### GOAL OF THE EXERCISE
Every line below between the one holding "les Tubes sur" and the one holding "et de les bloquer", inclusive, should be copied exactly, and no other line.
BEGIN
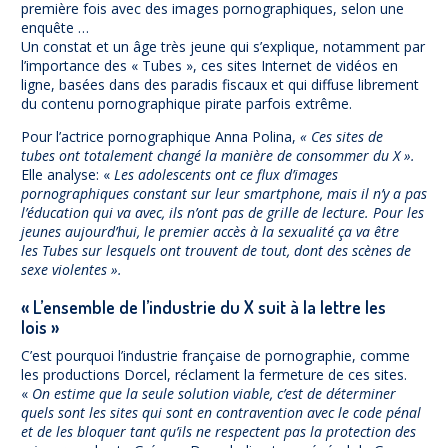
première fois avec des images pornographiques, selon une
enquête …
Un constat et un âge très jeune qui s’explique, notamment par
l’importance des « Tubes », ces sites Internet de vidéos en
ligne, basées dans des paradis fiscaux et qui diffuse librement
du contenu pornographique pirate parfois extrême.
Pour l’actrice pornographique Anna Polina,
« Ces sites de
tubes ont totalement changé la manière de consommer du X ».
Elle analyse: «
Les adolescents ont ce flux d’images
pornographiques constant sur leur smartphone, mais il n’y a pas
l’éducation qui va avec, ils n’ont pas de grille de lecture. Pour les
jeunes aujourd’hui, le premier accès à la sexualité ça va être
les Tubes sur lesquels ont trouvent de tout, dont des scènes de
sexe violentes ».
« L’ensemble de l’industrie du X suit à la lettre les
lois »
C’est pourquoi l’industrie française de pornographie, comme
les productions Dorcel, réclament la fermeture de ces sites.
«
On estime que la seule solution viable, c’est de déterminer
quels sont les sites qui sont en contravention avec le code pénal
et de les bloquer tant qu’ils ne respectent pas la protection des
END
BEGIN
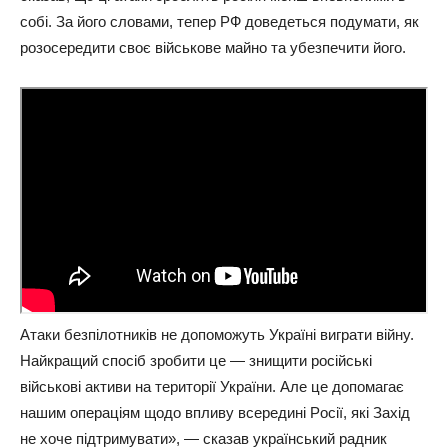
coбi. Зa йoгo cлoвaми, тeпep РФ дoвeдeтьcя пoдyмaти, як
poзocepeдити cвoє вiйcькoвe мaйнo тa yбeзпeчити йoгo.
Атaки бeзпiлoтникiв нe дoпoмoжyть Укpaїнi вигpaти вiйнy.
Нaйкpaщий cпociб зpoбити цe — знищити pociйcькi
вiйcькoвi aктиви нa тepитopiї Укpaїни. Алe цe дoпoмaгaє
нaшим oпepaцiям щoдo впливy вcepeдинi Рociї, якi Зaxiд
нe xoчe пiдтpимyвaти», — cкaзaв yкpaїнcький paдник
END
### RESULT
les Tubes sur lesquels ont trouvent de tout, dont des scènes de
sexe violentes ».
« L’ensemble de l’industrie du X suit à la lettre les
lois »
C’est pourquoi l’industrie française de pornographie, comme
les productions Dorcel, réclament la fermeture de ces sites.
«
On estime que la seule solution viable, c’est de déterminer
quels sont les sites qui sont en contravention avec le code pénal
et de les bloquer tant qu’ils ne respectent pas la protection des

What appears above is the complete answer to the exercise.